Convergence Analysis of Simulation Methods for Hybrid Stochastic Systems
Sprache des Vortragstitels:
Englisch
Original Tagungtitel:
RICAM Workshop on Numerical Analysis of Multiscale Problems & Stochastic Modelling
Sprache des Tagungstitel:
Englisch
Original Kurzfassung:
Hybrid stochastic systems are widely used to model and numerically study systems in biochemical reaction kinetics and related areas such as, e.g., single neuron models. Hybrid stochastic processes combine continuous time evolution with discontinuous stochastic evolution. For example, these processes arise naturally from microscopic Markov chain models which exhibit a time-scale separation when the fast time scale is approximated by a continuous variable either stochastic (General Stochastic Hybrid Systems) or deterministic (Piecewise Deterministic Processes).
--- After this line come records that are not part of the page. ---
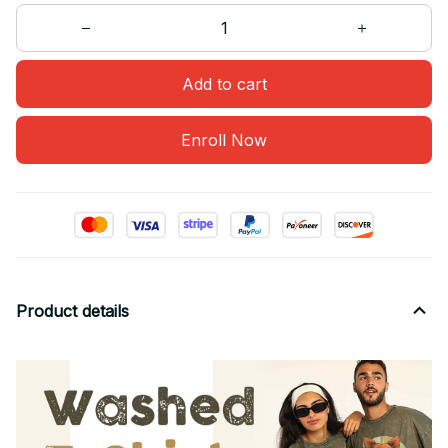
Add to cart
Enroll Now
Product details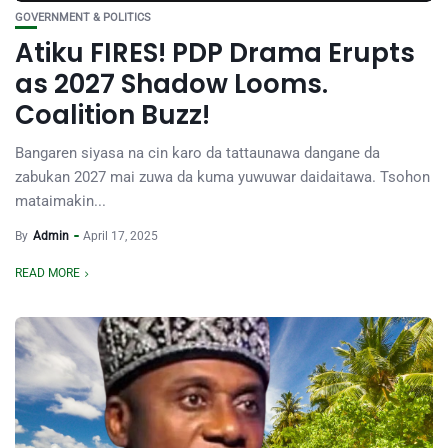
GOVERNMENT & POLITICS
Atiku FIRES! PDP Drama Erupts
as 2027 Shadow Looms.
Coalition Buzz!
Bangaren siyasa na cin karo da tattaunawa dangane da
zabukan 2027 mai zuwa da kuma yuwuwar daidaitawa. Tsohon
mataimakin...
By
Admin
April 17, 2025
READ MORE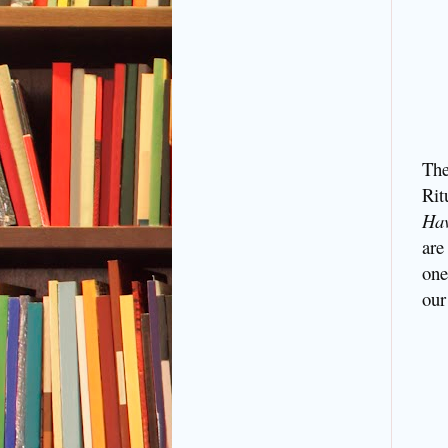
The
Rit
Ha
are
one
our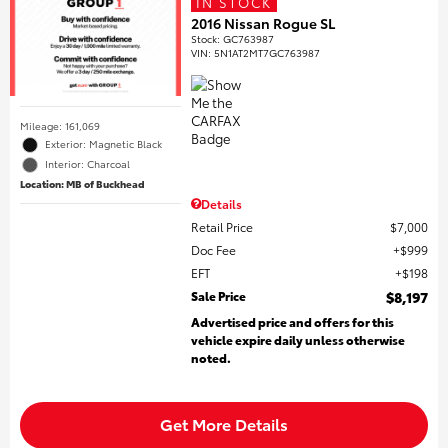
IN STOCK
2016 Nissan Rogue SL
Stock
:
GC763987
VIN:
5N1AT2MT7GC763987
Mileage: 161,069
Exterior: Magnetic Black
Interior: Charcoal
Location: MB of Buckhead
Details
Retail Price
$7,000
Doc Fee
$999
EFT
$198
Sale Price
$8,197
Advertised price and offers for this
vehicle expire daily unless otherwise
noted.
Get More Details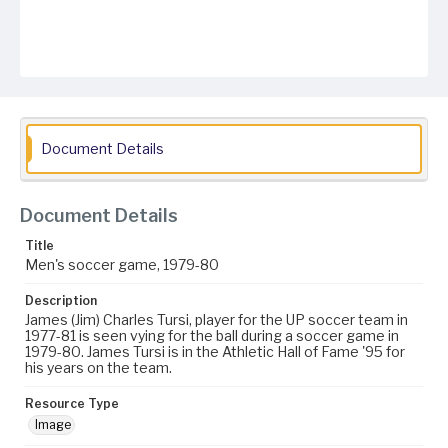
Document Details
Document Details
Title
Men's soccer game, 1979-80
Description
James (Jim) Charles Tursi, player for the UP soccer team in
1977-81 is seen vying for the ball during a soccer game in
1979-80. James Tursi is in the Athletic Hall of Fame '95 for
his years on the team.
Resource Type
Image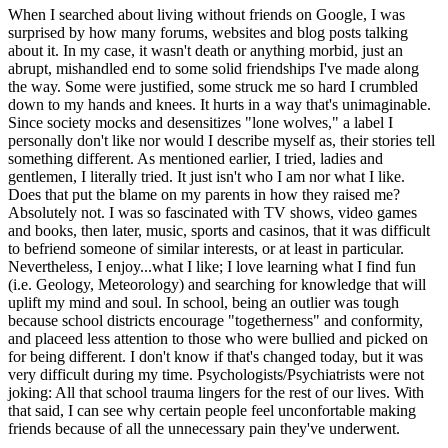
When I searched about living without friends on Google, I was
surprised by how many forums, websites and blog posts talking
about it. In my case, it wasn't death or anything morbid, just an
abrupt, mishandled end to some solid friendships I've made along
the way. Some were justified, some struck me so hard I crumbled
down to my hands and knees. It hurts in a way that's unimaginable.
Since society mocks and desensitizes "lone wolves," a label I
personally don't like nor would I describe myself as, their stories tell
something different. As mentioned earlier, I tried, ladies and
gentlemen, I literally tried. It just isn't who I am nor what I like.
Does that put the blame on my parents in how they raised me?
Absolutely not. I was so fascinated with TV shows, video games
and books, then later, music, sports and casinos, that it was difficult
to befriend someone of similar interests, or at least in particular.
Nevertheless, I enjoy...what I like; I love learning what I find fun
(i.e. Geology, Meteorology) and searching for knowledge that will
uplift my mind and soul. In school, being an outlier was tough
because school districts encourage "togetherness" and conformity,
and placeed less attention to those who were bullied and picked on
for being different. I don't know if that's changed today, but it was
very difficult during my time. Psychologists/Psychiatrists were not
joking: All that school trauma lingers for the rest of our lives. With
that said, I can see why certain people feel unconfortable making
friends because of all the unnecessary pain they've underwent.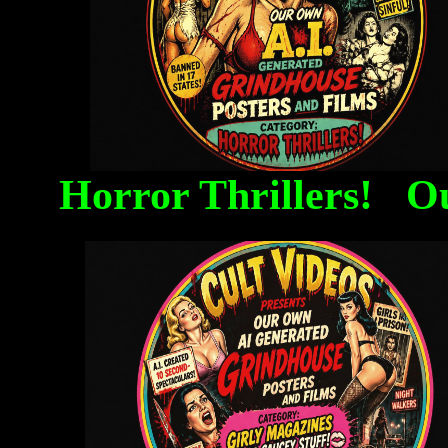
Horror Thrillers! O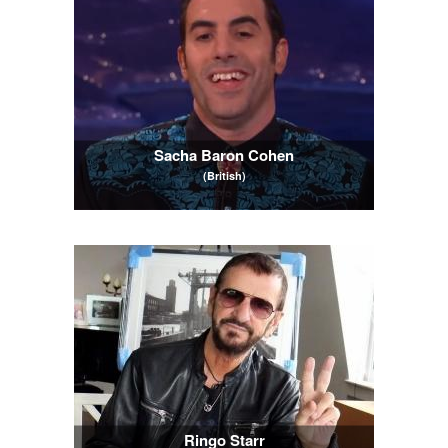
Sacha Baron Cohen
(British)
Ringo Starr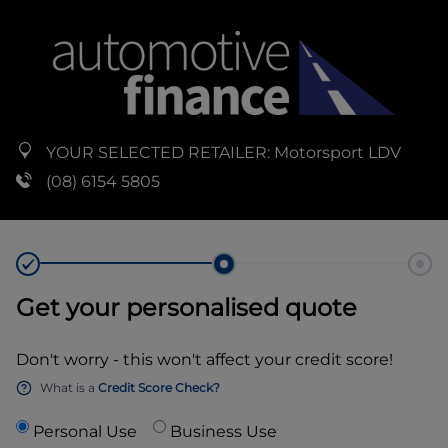
YOUR SELECTED RETAILER:
Motorsport LDV
(08) 6154 5805
Get your personalised quote
Don't worry - this won't affect your credit score!
What is a
Credit Score Check?
Personal Use
Business Use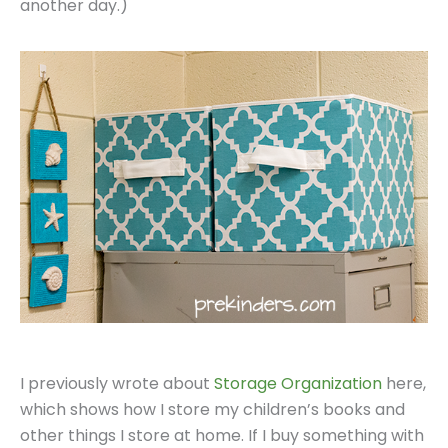
another day.)
I previously wrote about
Storage Organization
here,
which shows how I store my children’s books and
other things I store at home. If I buy something with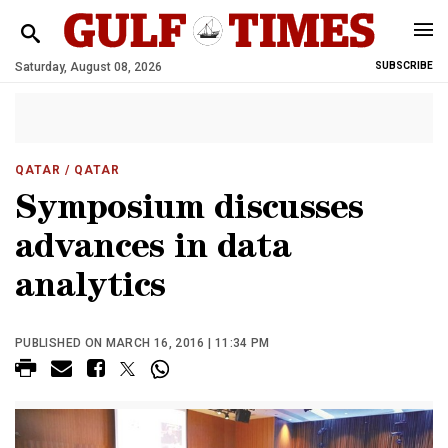
Saturday, August 08, 2026
SUBSCRIBE
QATAR
/ QATAR
Symposium discusses
advances in data
analytics
PUBLISHED ON MARCH 16, 2016 | 11:34 PM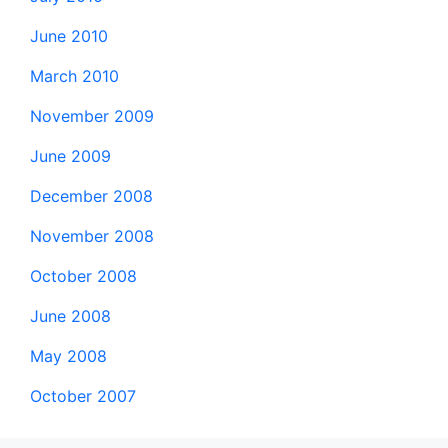
June 2010
March 2010
November 2009
June 2009
December 2008
November 2008
October 2008
June 2008
May 2008
October 2007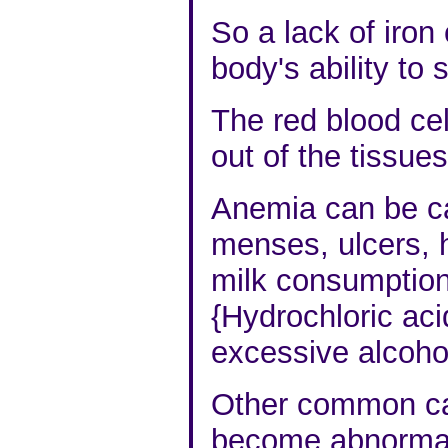
So a lack of iron
body's ability to
The red blood cel
out of the tissues
Anemia can be c
menses, ulcers, 
milk
consumption 
{Hydrochloric aci
excessive alcoho
Other common cau
become abnormall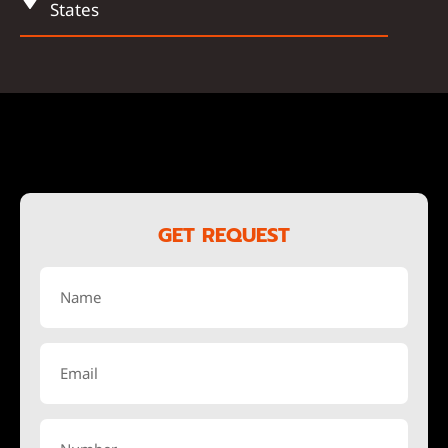
States
GET REQUEST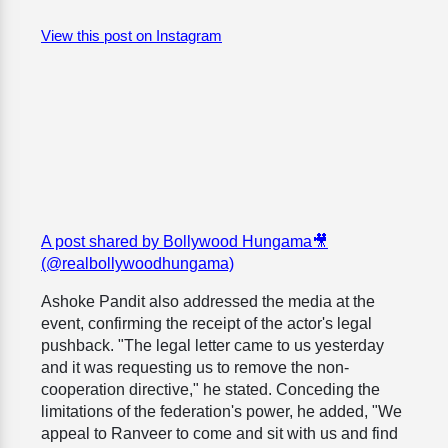
View this post on Instagram
A post shared by Bollywood Hungama🎥
(@realbollywoodhungama)
Ashoke Pandit also addressed the media at the
event, confirming the receipt of the actor's legal
pushback. "The legal letter came to us yesterday
and it was requesting us to remove the non-
cooperation directive," he stated. Conceding the
limitations of the federation's power, he added, "We
appeal to Ranveer to come and sit with us and find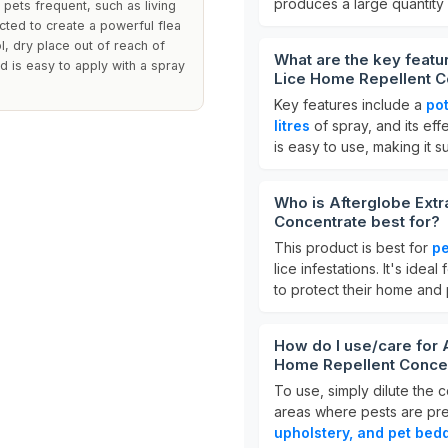
produces a large quantity
pets frequent, such as living
cted to create a powerful flea
l, dry place out of reach of
What are the key featu
d is easy to apply with a spray
Lice Home Repellent C
Key features include a
pot
litres
of spray, and its effe
is easy to use, making it s
Who is Afterglobe Extr
Concentrate best for?
This product is best for
pe
lice infestations. It's idea
to protect their home and 
How do I use/care for 
Home Repellent Conce
To use, simply dilute the c
areas where pests are pres
upholstery, and pet bed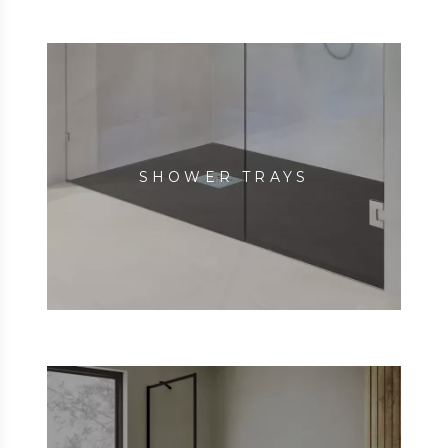
SHOWER TRAYS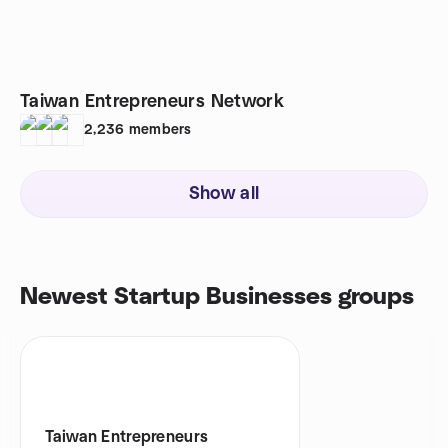
Taiwan Entrepreneurs Network
2,236
members
Show all
Newest Startup Businesses groups
Taiwan Entrepreneurs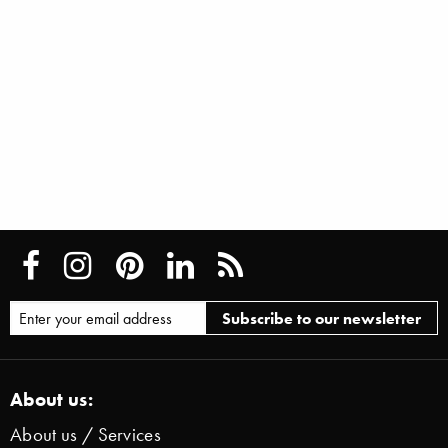
About us:
About us / Services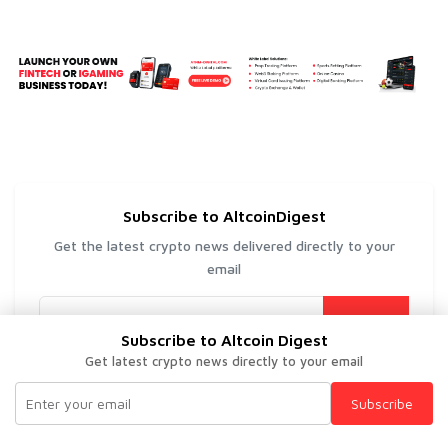
Subscribe to AltcoinDigest
Get the latest crypto news delivered directly to your
email
Subscribe
Subscribe to Altcoin Digest
Get latest crypto news directly to your email
Subscribe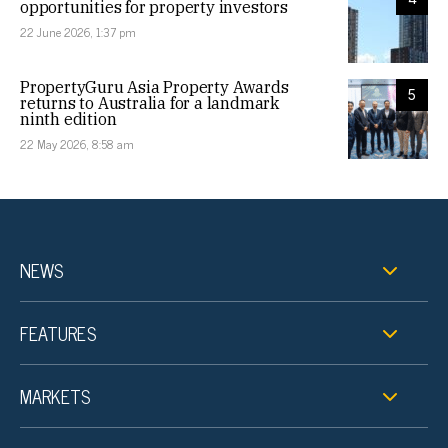
opportunities for property investors
22 June 2026, 1:37 pm
PropertyGuru Asia Property Awards
5
returns to Australia for a landmark
ninth edition
22 May 2026, 8:58 am
NEWS
FEATURES
MARKETS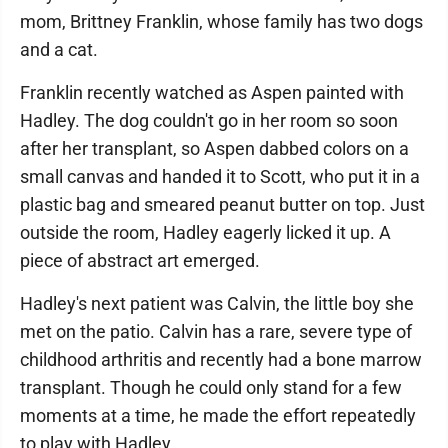
mom, Brittney Franklin, whose family has two dogs
and a cat.
Franklin recently watched as Aspen painted with
Hadley. The dog couldn't go in her room so soon
after her transplant, so Aspen dabbed colors on a
small canvas and handed it to Scott, who put it in a
plastic bag and smeared peanut butter on top. Just
outside the room, Hadley eagerly licked it up. A
piece of abstract art emerged.
Hadley's next patient was Calvin, the little boy she
met on the patio. Calvin has a rare, severe type of
childhood arthritis and recently had a bone marrow
transplant. Though he could only stand for a few
moments at a time, he made the effort repeatedly
to play with Hadley.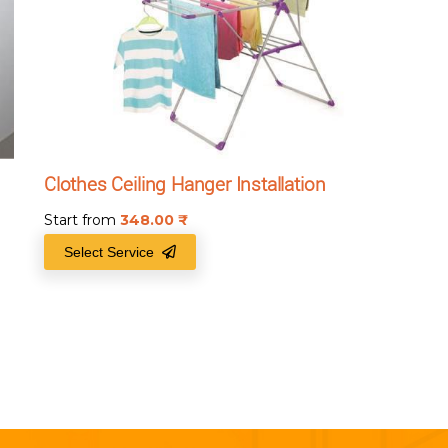
Clothes Ceiling Hanger Installation
Start from
348.00
₹
Select Service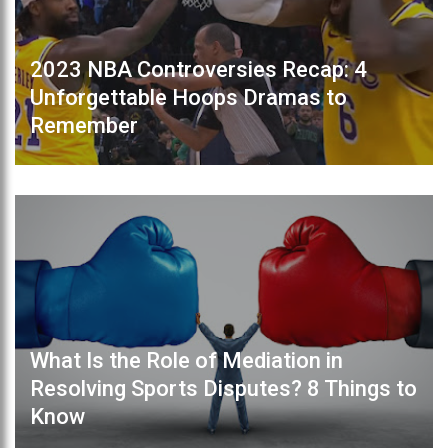
2023 NBA Controversies Recap: 4
Unforgettable Hoops Dramas to
Remember
What Is the Role of Mediation in
Resolving Sports Disputes? 8 Things to
Know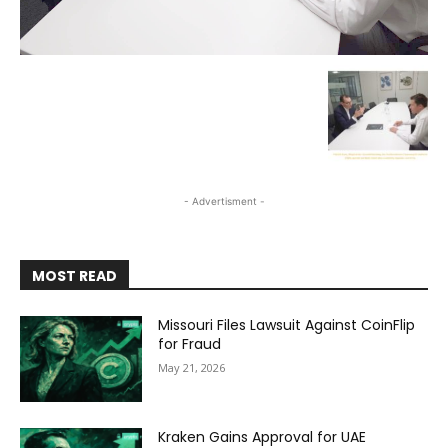
- Advertisment -
MOST READ
Missouri Files Lawsuit Against CoinFlip
for Fraud
May 21, 2026
Kraken Gains Approval for UAE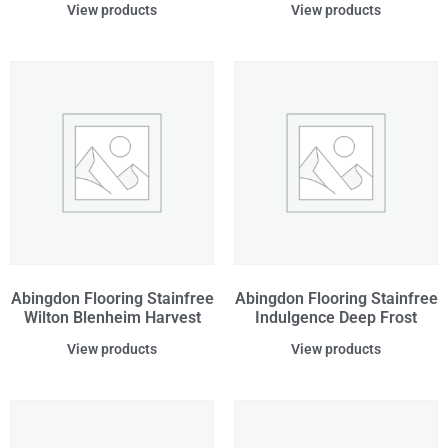
View products
View products
Abingdon Flooring Stainfree
Abingdon Flooring Stainfree
Wilton Blenheim Harvest
Indulgence Deep Frost
View products
View products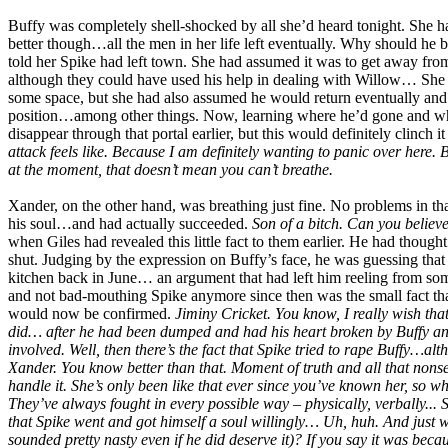
Buffy was completely shell-shocked by all she’d heard tonight. She 
better though…all the men in her life left eventually. Why should he 
told her Spike had left town. She had assumed it was to get away fro
although they could have used his help in dealing with Willow… She ha
some space, but she had also assumed he would return eventually and
position…among other things. Now, learning where he’d gone and why
disappear through that portal earlier, but this would definitely clinch it
attack feels like. Because I am definitely wanting to panic over here. Br
at the moment, that doesn’t mean you can’t breathe.
Xander, on the other hand, was breathing just fine. No problems in th
his soul…and had actually succeeded.
Son of a bitch. Can you believ
when Giles had revealed this little fact to them earlier. He had though
shut. Judging by the expression on Buffy’s face, he was guessing that
kitchen back in June… an argument that had left him reeling from som
and not bad-mouthing Spike anymore since then was the small fact that w
would now be confirmed.
Jiminy Cricket. You know, I really wish that
did… after he had been dumped and had his heart broken by Buffy and a
involved. Well, then there’s the fact that Spike tried to rape Buffy…al
Xander. You know better than that. Moment of truth and all that nonsens
handle it. She’s only been like that ever since you’ve known her, so 
They’ve always fought in every possible way – physically, verbally... 
that Spike went and got himself a soul willingly… Uh, huh. And just 
sounded pretty nasty even if he did deserve it)? If you say it was becau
We present a class of simulation algorithms based on continuous Runge-Kutta methods and analyze the pathwise convergence behaviour. The methods rely on the fact that the problem of simulating the random, path-dependent jump times can be reformulated into a hitting time problem for a system of ordinary differential equations with random treshold. We find that under suitable conditions on the defining properties of the stochastic processes the deterministic order of convergence is conserved. We further present some preliminary results extending the pathwise convergence to weak convergence which is the appropriate convergence concept for the study of Monte-Carlo algorithms.